Un oncle, après la mort de sa femme, migre aux États-Unis avec la moitié de sa famille. Il y refera sa vie et ses enfants deviendront des Américains. Jamais il ne voudra revenir au Canada pour voir ses filles qu’il a confiées à sa mère en partant. Montréal devient un refuge pour plusieurs. Des liens subsistent et d’autres s’étiolent.
Des drames, des amours malheureux, de grandes passions, du travail pénible pour survivre, des maladies, des déchirements comme on en vit dans toutes les familles.
Comme quoi la grande histoire, celle que l’on retrouve dans les livres, passe par les gens ordinaires. Une manière de revisiter le passé d’une façon particulièrement originale. Des témoignages touchants et émouvants.
Marcel Moussette m’a convaincu. Il faut revenir à mes photos de famille. J’y découvrirai des personnages et peut-être aussi des secrets que jamais personne n’a osé aborder lors de ces rencontres où tous se mettaient sur son trente-six pour le photographe.
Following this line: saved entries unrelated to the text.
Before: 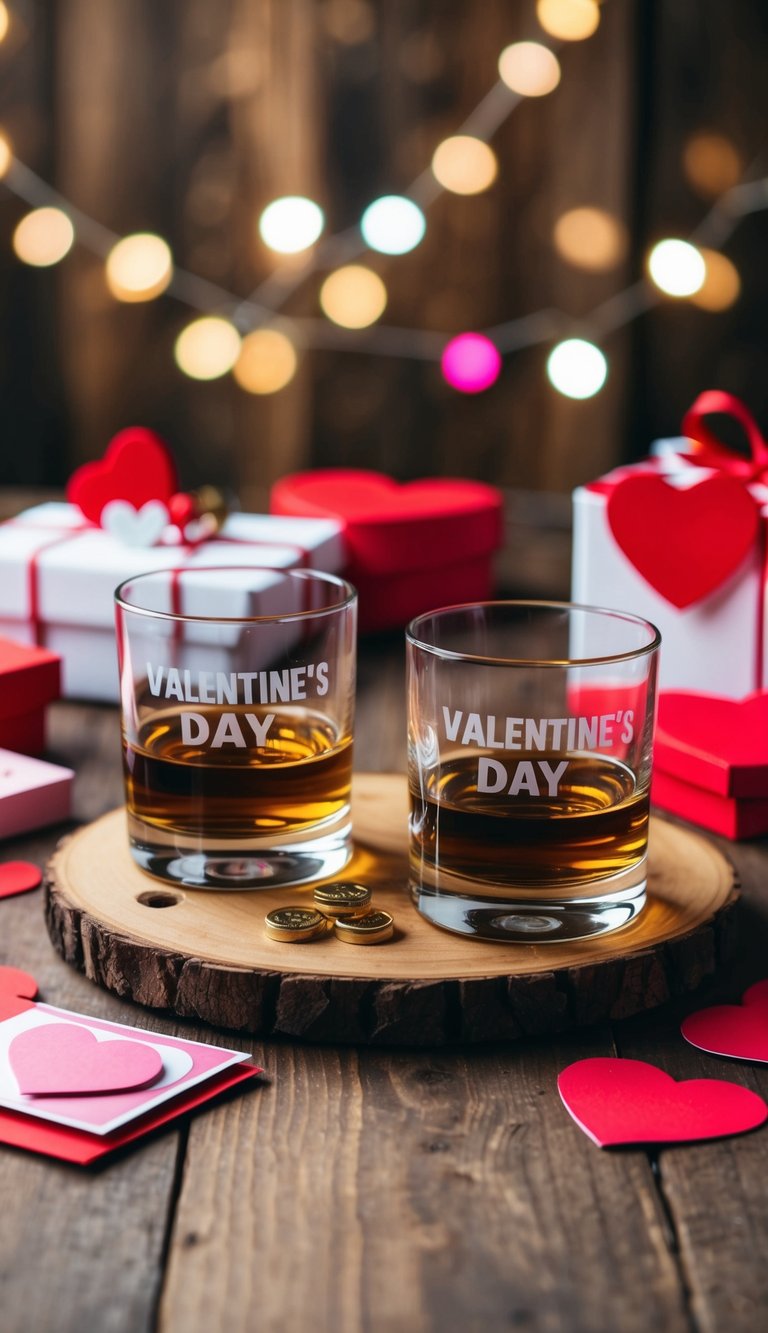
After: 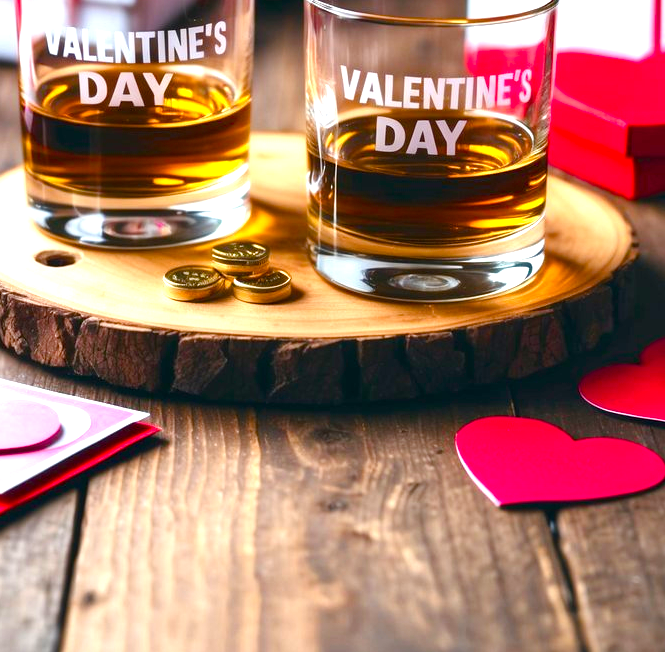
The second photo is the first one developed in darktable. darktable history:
color balance rgb: perceptual saturation grading › global saturation 35%, perceptual saturation grading › highlights -25%, perceptual saturation grading › shadows 50%
crop and rotate: left 13.306%, top 48.129%, bottom 2.928%
exposure: black level correction 0, exposure 1.2 EV, compensate exposure bias true, compensate highlight preservation false
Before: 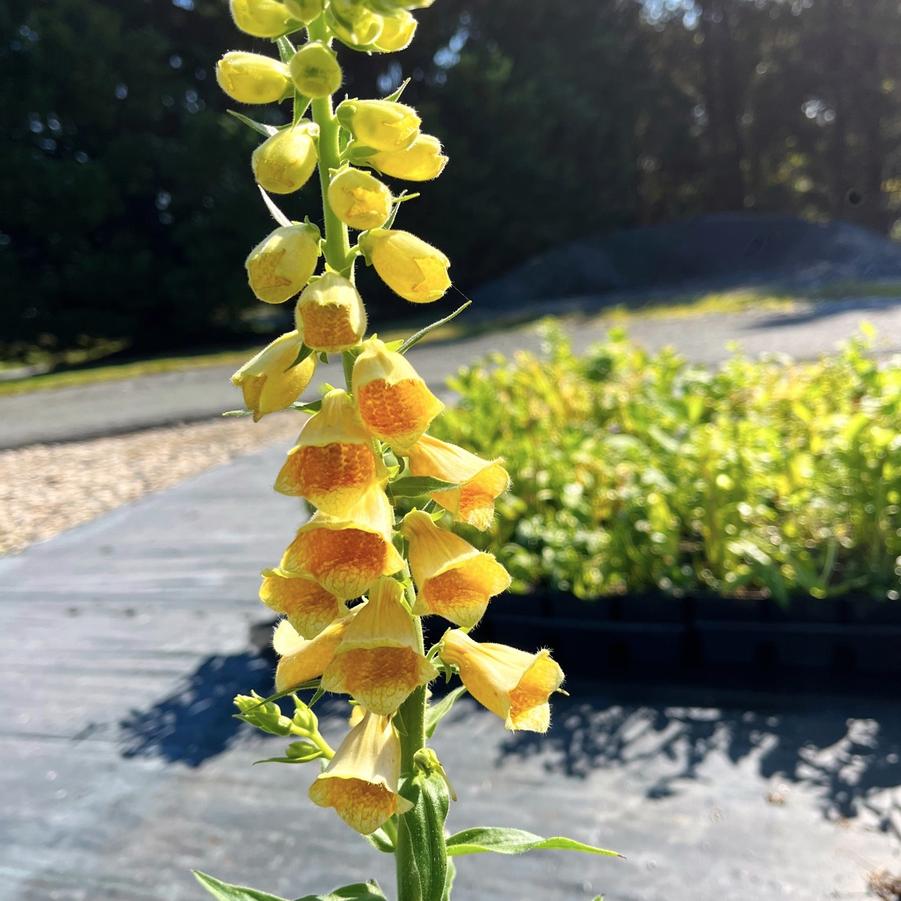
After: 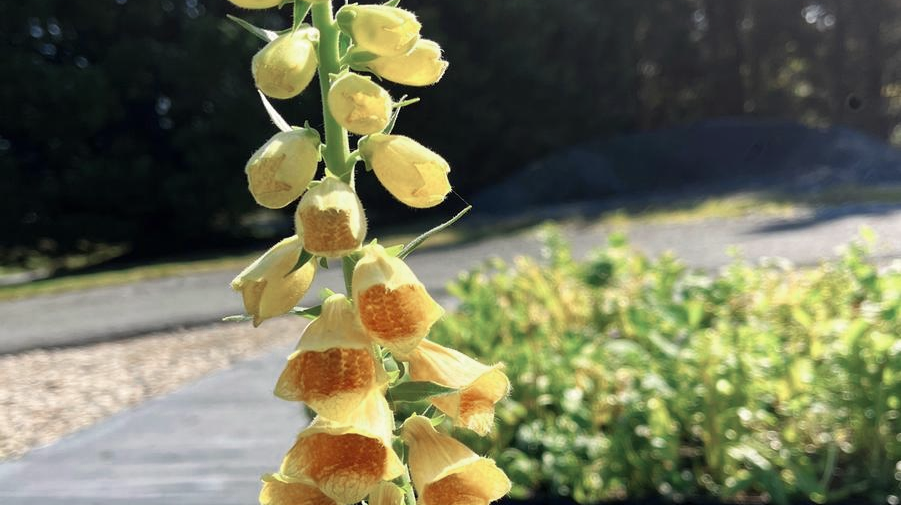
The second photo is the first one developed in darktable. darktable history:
color zones: curves: ch0 [(0, 0.5) (0.125, 0.4) (0.25, 0.5) (0.375, 0.4) (0.5, 0.4) (0.625, 0.35) (0.75, 0.35) (0.875, 0.5)]; ch1 [(0, 0.35) (0.125, 0.45) (0.25, 0.35) (0.375, 0.35) (0.5, 0.35) (0.625, 0.35) (0.75, 0.45) (0.875, 0.35)]; ch2 [(0, 0.6) (0.125, 0.5) (0.25, 0.5) (0.375, 0.6) (0.5, 0.6) (0.625, 0.5) (0.75, 0.5) (0.875, 0.5)]
crop and rotate: top 10.605%, bottom 33.274%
Une époque, mon histoire familiale et aussi celle du Québec et d’un village qui a bien changé.
Cette photo a été prise un beau jour d’été de l’année 1912. La grand-mère de l'auteur était alors une toute jeune femme. On la voit au bout de la première rangée, à droite, avec son père sur les genoux.



«La photo de famille» de Marcel Moussette est paru chez Lévesque Éditeur.